> **Written task**: Restate word for word the entries below, starting with the line with "for people who" and continuing through the line with "Sure. So, a". Include both of those lines and no others.

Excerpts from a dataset
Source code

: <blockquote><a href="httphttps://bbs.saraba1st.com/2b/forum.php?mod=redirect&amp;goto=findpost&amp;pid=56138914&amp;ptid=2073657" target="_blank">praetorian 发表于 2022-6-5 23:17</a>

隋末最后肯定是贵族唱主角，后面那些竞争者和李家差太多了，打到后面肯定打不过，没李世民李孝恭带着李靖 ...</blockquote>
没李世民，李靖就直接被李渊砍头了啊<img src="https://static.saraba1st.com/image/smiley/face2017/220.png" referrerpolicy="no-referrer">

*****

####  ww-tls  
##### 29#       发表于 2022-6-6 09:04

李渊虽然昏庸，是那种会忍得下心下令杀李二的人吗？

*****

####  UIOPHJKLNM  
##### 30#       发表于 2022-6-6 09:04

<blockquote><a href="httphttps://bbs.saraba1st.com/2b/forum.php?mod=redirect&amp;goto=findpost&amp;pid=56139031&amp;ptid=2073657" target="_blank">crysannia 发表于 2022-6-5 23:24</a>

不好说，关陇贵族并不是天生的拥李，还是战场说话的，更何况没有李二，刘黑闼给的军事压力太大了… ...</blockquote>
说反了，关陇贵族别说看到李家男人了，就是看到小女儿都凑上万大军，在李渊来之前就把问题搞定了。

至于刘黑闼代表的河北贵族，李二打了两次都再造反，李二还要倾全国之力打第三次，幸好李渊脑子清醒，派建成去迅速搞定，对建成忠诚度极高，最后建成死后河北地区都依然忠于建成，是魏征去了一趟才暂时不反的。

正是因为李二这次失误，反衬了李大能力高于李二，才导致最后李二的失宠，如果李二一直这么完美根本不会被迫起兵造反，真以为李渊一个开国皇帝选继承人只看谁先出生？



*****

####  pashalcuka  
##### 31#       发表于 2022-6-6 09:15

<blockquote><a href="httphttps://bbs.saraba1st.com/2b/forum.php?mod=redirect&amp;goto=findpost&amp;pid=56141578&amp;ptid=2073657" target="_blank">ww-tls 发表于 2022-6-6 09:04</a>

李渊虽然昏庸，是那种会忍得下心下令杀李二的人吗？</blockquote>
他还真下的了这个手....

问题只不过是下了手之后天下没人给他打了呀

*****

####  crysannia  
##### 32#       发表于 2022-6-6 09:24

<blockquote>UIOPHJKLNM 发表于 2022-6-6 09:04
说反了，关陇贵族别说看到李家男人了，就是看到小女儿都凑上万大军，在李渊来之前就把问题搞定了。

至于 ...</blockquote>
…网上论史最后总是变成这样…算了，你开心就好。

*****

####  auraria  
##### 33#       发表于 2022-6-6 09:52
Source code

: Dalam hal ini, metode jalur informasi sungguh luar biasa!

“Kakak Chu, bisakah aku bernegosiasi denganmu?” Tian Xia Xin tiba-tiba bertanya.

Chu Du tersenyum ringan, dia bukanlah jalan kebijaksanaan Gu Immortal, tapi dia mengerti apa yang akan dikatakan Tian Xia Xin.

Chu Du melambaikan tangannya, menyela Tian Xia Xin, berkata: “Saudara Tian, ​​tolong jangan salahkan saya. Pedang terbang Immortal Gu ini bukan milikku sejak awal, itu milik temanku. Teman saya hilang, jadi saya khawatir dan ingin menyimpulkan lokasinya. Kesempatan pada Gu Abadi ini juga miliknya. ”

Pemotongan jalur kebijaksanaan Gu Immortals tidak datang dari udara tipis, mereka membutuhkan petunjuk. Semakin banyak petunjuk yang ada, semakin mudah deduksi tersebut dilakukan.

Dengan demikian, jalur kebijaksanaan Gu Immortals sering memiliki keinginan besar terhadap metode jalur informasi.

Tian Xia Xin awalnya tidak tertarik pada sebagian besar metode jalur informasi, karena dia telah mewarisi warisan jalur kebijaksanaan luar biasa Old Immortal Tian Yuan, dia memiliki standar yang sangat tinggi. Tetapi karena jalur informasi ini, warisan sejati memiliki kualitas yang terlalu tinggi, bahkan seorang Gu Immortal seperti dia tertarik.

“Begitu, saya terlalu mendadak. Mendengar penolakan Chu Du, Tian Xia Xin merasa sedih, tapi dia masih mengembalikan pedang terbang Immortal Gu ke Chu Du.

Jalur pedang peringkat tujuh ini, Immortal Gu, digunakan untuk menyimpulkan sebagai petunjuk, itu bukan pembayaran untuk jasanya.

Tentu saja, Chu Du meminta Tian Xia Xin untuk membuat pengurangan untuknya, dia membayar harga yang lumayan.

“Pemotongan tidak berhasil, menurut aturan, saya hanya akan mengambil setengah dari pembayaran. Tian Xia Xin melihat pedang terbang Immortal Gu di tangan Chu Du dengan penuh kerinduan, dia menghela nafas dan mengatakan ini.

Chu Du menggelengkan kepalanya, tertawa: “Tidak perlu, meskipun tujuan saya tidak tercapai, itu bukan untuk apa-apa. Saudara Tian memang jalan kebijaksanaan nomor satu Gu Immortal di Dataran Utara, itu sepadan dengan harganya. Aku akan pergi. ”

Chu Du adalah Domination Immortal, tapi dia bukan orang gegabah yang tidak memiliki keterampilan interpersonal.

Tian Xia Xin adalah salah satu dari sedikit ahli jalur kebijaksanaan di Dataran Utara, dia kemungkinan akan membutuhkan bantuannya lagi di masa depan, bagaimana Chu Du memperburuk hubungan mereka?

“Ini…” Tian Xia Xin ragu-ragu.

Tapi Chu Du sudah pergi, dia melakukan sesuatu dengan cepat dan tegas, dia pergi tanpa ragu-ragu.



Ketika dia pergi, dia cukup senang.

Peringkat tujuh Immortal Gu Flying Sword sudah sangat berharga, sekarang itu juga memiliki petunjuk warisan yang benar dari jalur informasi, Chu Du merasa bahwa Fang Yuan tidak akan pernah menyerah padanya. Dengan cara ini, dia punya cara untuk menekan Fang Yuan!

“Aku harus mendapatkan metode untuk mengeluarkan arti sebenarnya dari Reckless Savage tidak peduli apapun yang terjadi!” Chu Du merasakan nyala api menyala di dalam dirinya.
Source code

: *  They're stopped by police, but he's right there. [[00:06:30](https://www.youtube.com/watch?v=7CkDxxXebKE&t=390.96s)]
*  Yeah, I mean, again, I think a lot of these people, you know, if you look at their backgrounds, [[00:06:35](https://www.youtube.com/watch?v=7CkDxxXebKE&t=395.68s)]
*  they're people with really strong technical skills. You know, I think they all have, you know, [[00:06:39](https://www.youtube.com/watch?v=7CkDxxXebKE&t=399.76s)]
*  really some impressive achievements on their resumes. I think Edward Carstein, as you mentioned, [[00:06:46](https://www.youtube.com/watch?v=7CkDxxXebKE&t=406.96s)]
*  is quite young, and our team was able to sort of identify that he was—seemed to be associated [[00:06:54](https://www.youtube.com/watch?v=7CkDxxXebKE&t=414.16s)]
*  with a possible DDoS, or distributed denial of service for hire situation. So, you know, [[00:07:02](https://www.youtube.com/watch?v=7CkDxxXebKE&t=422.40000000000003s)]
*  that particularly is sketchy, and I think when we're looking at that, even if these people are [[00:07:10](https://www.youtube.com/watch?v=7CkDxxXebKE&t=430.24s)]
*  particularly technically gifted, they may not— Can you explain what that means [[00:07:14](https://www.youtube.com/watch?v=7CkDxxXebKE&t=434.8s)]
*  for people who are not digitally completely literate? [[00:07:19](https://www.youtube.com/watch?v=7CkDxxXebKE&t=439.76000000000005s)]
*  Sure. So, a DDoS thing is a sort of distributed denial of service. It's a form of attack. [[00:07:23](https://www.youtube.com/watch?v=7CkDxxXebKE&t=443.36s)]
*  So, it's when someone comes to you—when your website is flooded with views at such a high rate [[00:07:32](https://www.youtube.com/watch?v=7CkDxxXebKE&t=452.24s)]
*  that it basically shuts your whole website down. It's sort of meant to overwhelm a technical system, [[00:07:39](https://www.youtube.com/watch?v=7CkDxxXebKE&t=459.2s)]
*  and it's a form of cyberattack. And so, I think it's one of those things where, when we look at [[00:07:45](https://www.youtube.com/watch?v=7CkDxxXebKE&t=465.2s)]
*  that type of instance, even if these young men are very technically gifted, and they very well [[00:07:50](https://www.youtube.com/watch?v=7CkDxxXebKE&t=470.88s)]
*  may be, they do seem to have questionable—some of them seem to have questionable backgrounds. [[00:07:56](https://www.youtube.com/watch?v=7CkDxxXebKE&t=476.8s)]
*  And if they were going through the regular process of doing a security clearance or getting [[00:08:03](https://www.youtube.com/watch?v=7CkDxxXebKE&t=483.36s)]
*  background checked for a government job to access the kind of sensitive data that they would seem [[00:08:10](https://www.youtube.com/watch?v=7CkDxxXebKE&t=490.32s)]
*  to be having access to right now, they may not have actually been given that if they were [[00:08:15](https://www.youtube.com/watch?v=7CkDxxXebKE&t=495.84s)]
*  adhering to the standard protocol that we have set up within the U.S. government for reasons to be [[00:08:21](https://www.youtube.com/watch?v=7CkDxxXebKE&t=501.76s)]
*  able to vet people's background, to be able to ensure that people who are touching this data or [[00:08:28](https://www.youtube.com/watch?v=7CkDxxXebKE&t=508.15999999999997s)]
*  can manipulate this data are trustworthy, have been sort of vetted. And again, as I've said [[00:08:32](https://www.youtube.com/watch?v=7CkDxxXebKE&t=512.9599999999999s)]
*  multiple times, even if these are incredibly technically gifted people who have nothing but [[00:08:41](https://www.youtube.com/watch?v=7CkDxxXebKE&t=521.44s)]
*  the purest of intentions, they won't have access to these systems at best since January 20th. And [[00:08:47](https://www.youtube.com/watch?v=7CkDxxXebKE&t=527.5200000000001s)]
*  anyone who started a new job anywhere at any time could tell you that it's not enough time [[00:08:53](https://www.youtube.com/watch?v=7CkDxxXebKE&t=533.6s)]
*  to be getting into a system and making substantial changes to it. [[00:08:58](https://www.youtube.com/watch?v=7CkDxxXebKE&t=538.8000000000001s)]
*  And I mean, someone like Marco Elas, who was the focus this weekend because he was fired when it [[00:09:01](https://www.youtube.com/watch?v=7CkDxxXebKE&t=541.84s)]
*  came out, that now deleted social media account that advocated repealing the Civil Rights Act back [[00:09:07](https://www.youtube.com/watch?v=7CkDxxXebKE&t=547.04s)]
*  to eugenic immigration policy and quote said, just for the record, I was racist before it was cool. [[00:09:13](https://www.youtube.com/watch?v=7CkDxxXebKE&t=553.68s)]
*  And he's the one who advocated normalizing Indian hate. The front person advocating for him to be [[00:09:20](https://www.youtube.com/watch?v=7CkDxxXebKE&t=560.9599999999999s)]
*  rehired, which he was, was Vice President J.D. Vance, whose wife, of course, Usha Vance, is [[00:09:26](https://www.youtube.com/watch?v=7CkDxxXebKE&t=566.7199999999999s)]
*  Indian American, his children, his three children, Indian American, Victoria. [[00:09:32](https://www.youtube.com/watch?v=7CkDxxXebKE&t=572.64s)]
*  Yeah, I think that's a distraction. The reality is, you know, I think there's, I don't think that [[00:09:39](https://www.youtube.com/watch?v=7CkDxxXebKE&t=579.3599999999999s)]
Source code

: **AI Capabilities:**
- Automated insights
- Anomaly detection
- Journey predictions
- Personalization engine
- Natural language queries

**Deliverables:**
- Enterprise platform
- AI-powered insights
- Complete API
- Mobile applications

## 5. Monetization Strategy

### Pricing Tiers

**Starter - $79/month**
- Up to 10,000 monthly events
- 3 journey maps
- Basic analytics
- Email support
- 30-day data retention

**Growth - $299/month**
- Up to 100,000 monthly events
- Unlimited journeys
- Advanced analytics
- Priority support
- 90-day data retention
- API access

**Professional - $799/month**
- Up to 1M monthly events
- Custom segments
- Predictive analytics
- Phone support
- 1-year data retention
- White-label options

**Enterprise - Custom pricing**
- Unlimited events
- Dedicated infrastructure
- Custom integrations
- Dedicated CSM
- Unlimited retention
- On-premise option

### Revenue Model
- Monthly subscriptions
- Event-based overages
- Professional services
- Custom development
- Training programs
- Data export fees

> **Solution to this task**:
*  for people who are not digitally completely literate? [[00:07:19](https://www.youtube.com/watch?v=7CkDxxXebKE&t=439.76000000000005s)]
*  Sure. So, a DDoS thing is a sort of distributed denial of service. It's a form of attack. [[00:07:23](https://www.youtube.com/watch?v=7CkDxxXebKE&t=443.36s)]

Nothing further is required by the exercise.